The history of Searsville
If you’re wondering why Stanford University owns a dam, here’s how it happened.
In 1892, a private company built the dam and created the Searsville Reservoir, hoping to make a new source of water for San Francisco. There was a small problem: the water that pooled up in the Reservoir was undrinkable.
The solution: Searsville Lake! For decades, people flocked there to swim and boat. In the meantime, Stanford acquired the 1,200 acres surrounding the dam to study things like local plant life, animals, and air quality. To protect that research, in 1975, the university made the land off-limits to the public.
Today, Searsville Lake is more of a marsh, almost completely full of sediment that people wouldn’t want to swim in. Steelhead trout, on the other hand, would love to swim in it – if they could get there. And that’s what Sproul says the environmental groups want to see. First, they want Stanford to stop taking water out of the creek.

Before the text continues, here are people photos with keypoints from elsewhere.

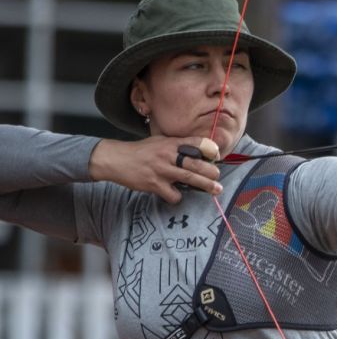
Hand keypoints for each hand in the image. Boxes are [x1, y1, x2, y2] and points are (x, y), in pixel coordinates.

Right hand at [89, 136, 222, 203]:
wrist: (116, 159)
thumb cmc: (141, 151)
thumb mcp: (160, 141)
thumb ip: (178, 145)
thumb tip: (200, 152)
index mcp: (171, 143)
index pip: (195, 142)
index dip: (209, 148)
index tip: (217, 155)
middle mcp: (168, 155)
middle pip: (195, 163)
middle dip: (211, 171)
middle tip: (219, 176)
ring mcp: (161, 170)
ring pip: (189, 178)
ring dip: (205, 185)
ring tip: (216, 189)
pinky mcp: (154, 184)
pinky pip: (173, 194)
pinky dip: (177, 197)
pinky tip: (176, 195)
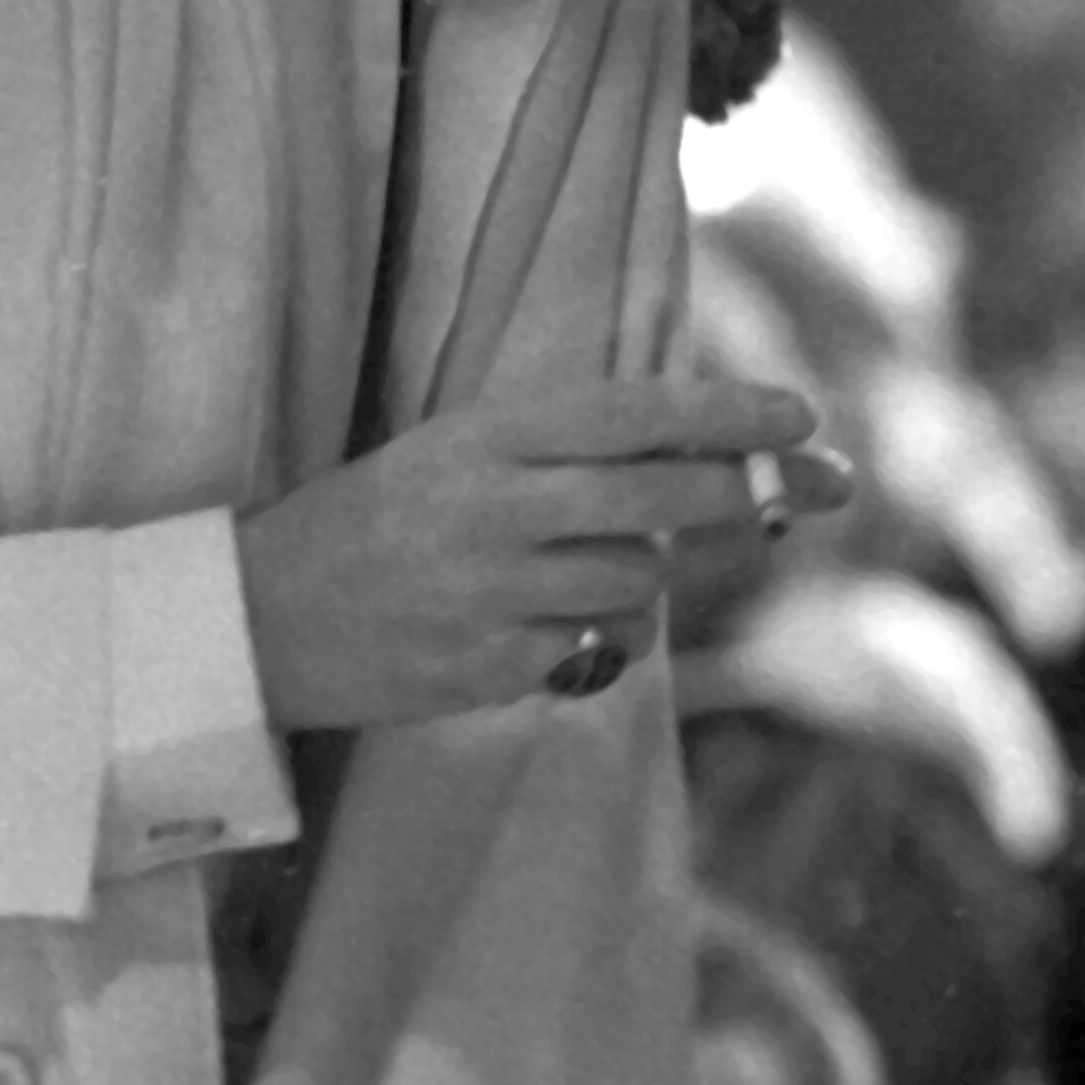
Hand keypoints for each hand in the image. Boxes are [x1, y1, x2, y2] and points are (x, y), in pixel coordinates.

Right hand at [234, 377, 834, 729]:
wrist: (255, 619)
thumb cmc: (383, 517)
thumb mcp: (463, 449)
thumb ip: (572, 446)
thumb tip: (712, 446)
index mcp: (488, 436)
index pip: (633, 414)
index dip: (726, 413)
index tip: (802, 413)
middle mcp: (495, 508)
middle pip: (660, 499)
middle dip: (756, 492)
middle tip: (828, 485)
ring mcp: (490, 595)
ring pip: (639, 583)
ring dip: (653, 576)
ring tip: (595, 568)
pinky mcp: (485, 672)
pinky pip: (595, 651)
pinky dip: (602, 637)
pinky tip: (556, 624)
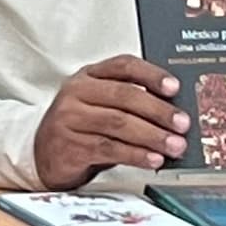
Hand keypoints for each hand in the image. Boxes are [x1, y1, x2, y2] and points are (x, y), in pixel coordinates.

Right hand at [32, 56, 186, 188]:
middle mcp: (77, 93)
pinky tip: (153, 159)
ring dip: (152, 136)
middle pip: (124, 96)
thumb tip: (174, 111)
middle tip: (183, 124)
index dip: (151, 74)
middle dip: (159, 111)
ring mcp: (70, 119)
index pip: (123, 66)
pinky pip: (109, 149)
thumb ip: (129, 102)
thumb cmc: (80, 128)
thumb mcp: (99, 106)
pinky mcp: (69, 146)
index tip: (175, 87)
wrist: (42, 155)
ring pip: (118, 124)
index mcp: (88, 76)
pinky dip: (136, 155)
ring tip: (175, 146)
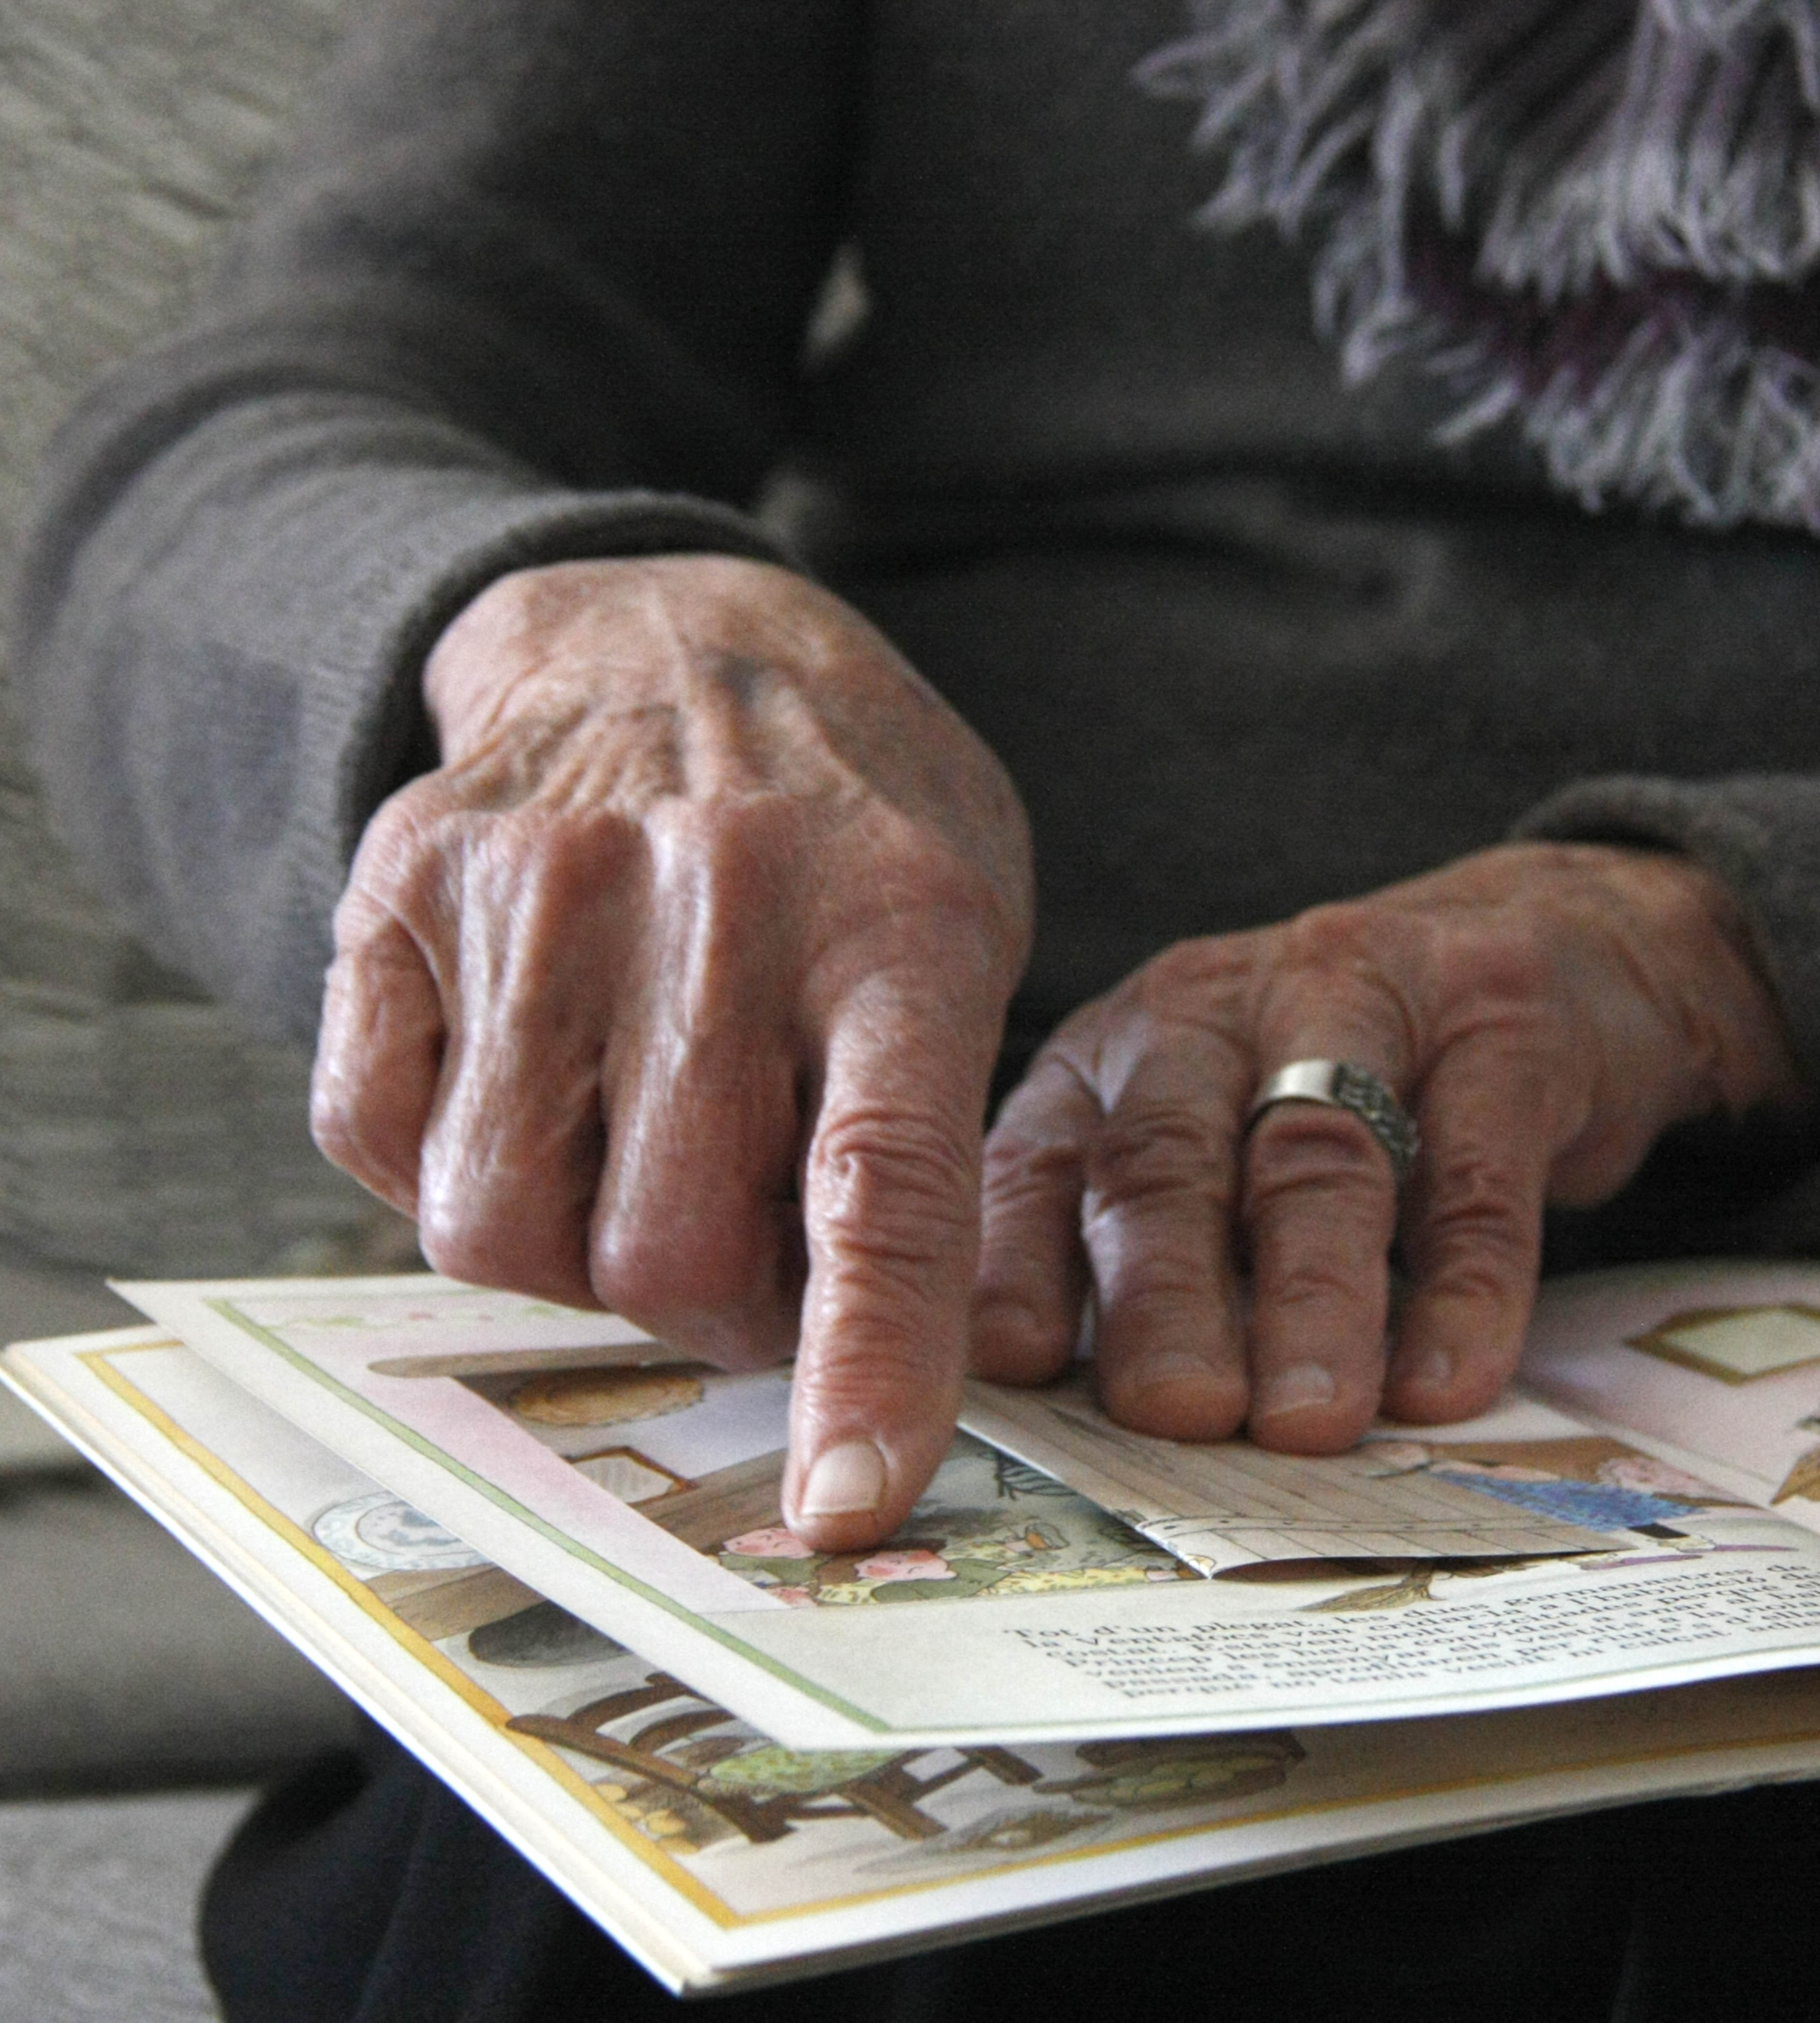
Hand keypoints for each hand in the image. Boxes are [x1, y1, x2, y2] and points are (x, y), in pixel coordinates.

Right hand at [311, 556, 1032, 1547]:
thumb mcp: (957, 942)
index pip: (880, 1187)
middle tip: (743, 1253)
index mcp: (896, 928)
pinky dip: (449, 1174)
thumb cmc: (849, 828)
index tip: (847, 1505)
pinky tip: (530, 1095)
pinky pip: (375, 1143)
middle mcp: (714, 894)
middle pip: (669, 1246)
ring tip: (634, 1160)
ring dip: (573, 1253)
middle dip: (708, 1314)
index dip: (866, 1364)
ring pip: (503, 1223)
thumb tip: (860, 1369)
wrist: (677, 635)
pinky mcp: (398, 885)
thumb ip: (926, 1141)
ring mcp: (538, 882)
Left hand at [971, 843, 1803, 1447]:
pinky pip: (1474, 1171)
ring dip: (1308, 1299)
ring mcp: (1364, 1005)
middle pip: (1169, 1156)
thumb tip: (1086, 1425)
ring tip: (1307, 1418)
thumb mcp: (1219, 1131)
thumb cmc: (1346, 1073)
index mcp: (1125, 1051)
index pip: (1041, 1158)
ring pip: (1317, 1156)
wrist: (1549, 929)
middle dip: (1161, 1294)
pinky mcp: (1502, 1027)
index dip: (1017, 1264)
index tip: (1012, 1368)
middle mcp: (1222, 1013)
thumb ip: (1151, 1252)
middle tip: (1170, 1411)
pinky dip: (1461, 1288)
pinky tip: (1443, 1382)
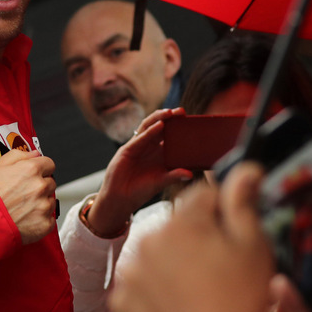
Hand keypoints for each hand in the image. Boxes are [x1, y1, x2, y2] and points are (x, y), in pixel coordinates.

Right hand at [0, 149, 56, 244]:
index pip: (49, 164)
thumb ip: (18, 155)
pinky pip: (49, 219)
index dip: (41, 169)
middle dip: (40, 186)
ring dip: (41, 203)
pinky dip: (40, 220)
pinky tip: (26, 218)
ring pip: (50, 201)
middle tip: (25, 193)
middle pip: (50, 182)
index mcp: (31, 169)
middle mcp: (40, 186)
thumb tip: (33, 153)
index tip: (36, 174)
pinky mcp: (44, 224)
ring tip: (23, 207)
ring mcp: (43, 206)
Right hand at [85, 107, 191, 237]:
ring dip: (158, 119)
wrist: (120, 199)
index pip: (169, 134)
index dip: (177, 126)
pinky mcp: (127, 150)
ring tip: (170, 113)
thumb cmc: (140, 191)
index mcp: (158, 153)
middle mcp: (148, 147)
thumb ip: (174, 176)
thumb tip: (190, 174)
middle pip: (159, 126)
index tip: (190, 120)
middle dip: (169, 117)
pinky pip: (140, 138)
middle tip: (181, 112)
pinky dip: (149, 132)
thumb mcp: (160, 182)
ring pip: (147, 127)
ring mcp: (137, 146)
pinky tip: (159, 126)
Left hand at [109, 163, 272, 311]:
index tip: (231, 238)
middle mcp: (150, 237)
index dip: (221, 214)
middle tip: (217, 272)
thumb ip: (243, 201)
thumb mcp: (252, 247)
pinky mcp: (121, 297)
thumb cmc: (238, 307)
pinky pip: (140, 282)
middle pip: (177, 223)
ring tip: (198, 292)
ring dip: (173, 263)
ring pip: (157, 251)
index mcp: (183, 220)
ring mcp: (131, 269)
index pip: (202, 194)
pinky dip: (155, 291)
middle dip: (196, 239)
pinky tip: (177, 307)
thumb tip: (246, 168)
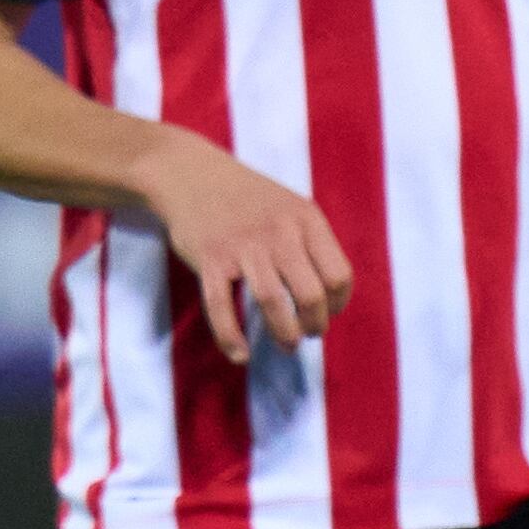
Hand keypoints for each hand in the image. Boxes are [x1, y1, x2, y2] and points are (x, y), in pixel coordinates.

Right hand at [135, 135, 353, 358]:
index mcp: (305, 218)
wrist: (190, 174)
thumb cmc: (246, 198)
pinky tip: (240, 355)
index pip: (338, 274)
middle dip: (315, 324)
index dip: (338, 303)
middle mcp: (278, 232)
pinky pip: (222, 306)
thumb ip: (310, 243)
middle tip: (309, 334)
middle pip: (311, 294)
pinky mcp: (210, 258)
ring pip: (272, 302)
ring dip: (284, 334)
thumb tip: (329, 297)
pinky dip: (231, 337)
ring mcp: (242, 245)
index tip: (329, 312)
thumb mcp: (289, 208)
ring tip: (287, 345)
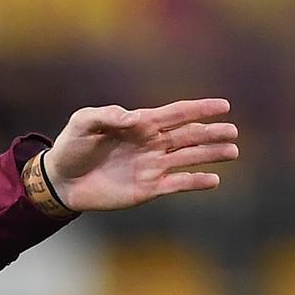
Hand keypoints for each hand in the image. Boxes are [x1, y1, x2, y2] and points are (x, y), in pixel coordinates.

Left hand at [45, 98, 238, 210]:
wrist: (61, 180)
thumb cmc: (70, 147)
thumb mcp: (81, 124)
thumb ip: (104, 116)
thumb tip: (131, 117)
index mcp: (140, 124)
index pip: (176, 114)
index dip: (199, 109)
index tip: (224, 105)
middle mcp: (151, 144)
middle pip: (189, 136)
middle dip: (211, 133)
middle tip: (233, 131)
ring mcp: (152, 166)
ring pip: (189, 158)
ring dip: (211, 155)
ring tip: (232, 151)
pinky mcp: (147, 188)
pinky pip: (177, 184)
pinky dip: (195, 182)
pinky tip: (213, 180)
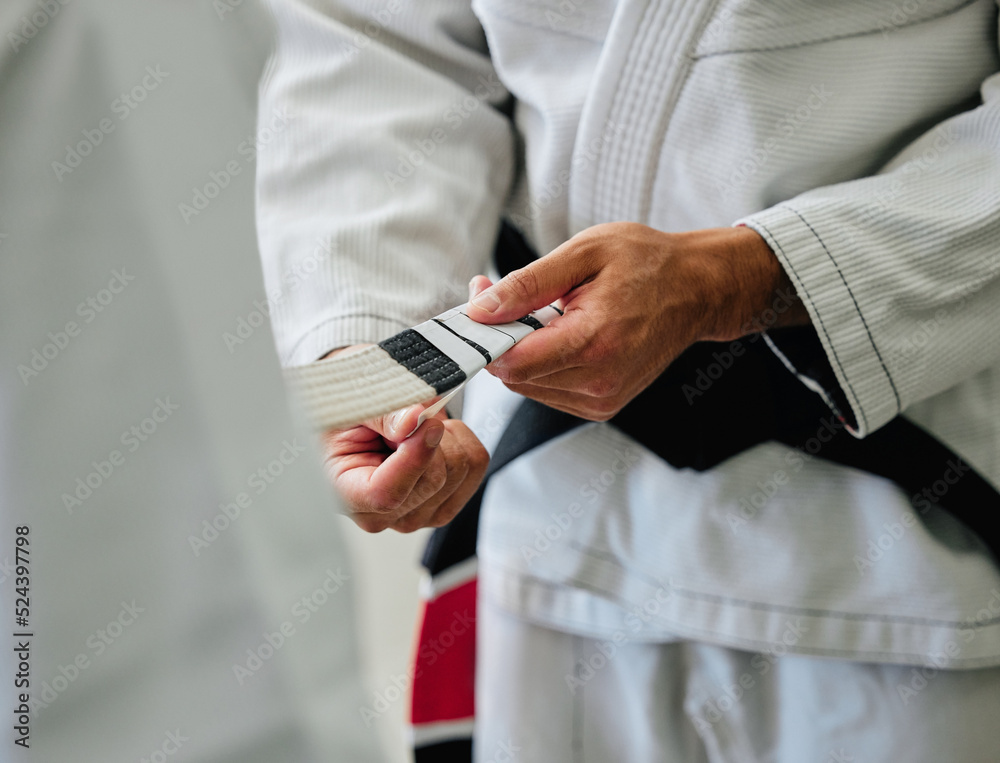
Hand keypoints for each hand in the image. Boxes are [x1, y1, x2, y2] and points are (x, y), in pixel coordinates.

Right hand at [320, 347, 488, 532]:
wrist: (352, 422)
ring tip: (414, 428)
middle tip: (407, 417)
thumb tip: (413, 420)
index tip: (426, 423)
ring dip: (445, 435)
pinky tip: (433, 437)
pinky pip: (476, 465)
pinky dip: (462, 439)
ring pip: (460, 470)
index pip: (388, 494)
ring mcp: (417, 514)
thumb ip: (380, 414)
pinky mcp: (445, 504)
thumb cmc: (342, 418)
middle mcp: (383, 515)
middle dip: (430, 434)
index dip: (414, 458)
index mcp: (347, 495)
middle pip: (434, 479)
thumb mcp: (349, 406)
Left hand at [465, 222, 807, 420]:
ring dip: (519, 352)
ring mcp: (602, 399)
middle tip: (502, 295)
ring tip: (541, 312)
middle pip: (515, 377)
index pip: (513, 363)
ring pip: (527, 387)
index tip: (478, 302)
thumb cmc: (647, 264)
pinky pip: (548, 391)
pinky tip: (557, 334)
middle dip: (498, 339)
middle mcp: (599, 381)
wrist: (696, 289)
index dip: (485, 337)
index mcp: (595, 342)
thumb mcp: (584, 253)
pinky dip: (540, 364)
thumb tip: (481, 309)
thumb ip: (528, 284)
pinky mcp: (602, 405)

“And we also want them to allow fish passage past Searsville Dam back up to the upper watershed. [There are] various ways they could do that. Taking out the dam would be the best,” says Sproul.
So they’re suing the university to make that happen. Stanford has been exploring its options for the past few years.
What does it mean to take down a dam?
Taking down a dam is complicated, especially in the middle of Silicon Valley. Stanford officials declined to be interviewed for this story, so I put my questions to Len Materman of the San Francisquito Creek Joint Powers Authority.
Materman and the JPA are in charge of maintaining the creek area below the dam – the one the trout swim up. It flows through Palo Alto, Menlo Park, and East Palo Alto.
The first to consider when taking down a dam in a residential area is “flood protection,” Materman says.
In the case of Searsville Dam, it keeps sediment from filling the creek below it, so the banks are less likely to overflow in a storm.
East Palo Alto has a history of flooding in big storms, as it did in rainstorms this past December. One thing Stanford has said is that taking down the dam could make the next big flood worse. But Materman says there are other ways for cities to protect themselves. And other things to consider.
“I've been kind of aware of some of the potential ecosystem benefits of removing the dam and I agree that there are some benefits to that,” Materman says.
There’s one other big issue, which is that the dam has been around for more than a century now. There’s a marsh up there, with a lot of animals that have come to depend on it, like birds, turtles, and frogs.
Some environmentalists want to save those animals. Others, like environmental Attorney Christopher Sproul, say many of them are invasive – they just make things worse.
And then, of course, there’s the cost of dealing with all this. According to a report by a consulting firm working with Stanford, taking down the dam could cost around $6 million. Building alternative passages for trout around or over the dam could cost up to $2 million.
Doing nothing doesn’t cost anything now. But Sproul says, if Stanford picks that option, they’ll keep fighting.
“It's here in California and close to these major metropolitan areas, we have this incredible wildlife. We can see these fish and a steelhead can jump up to fifteen feet in the air,” he says. “I think to wipe out a fish that can jump over a fifteen foot barrier is, I just think, unconscionable.”
In public statements, Stanford officials have said that “good environmental stewardship” is important to them. They’ve also said that they’re trying to balance research, biodiversity, and the university’s own water needs, as well as logistics and cost.
University officials say they will announce their decision in the near future.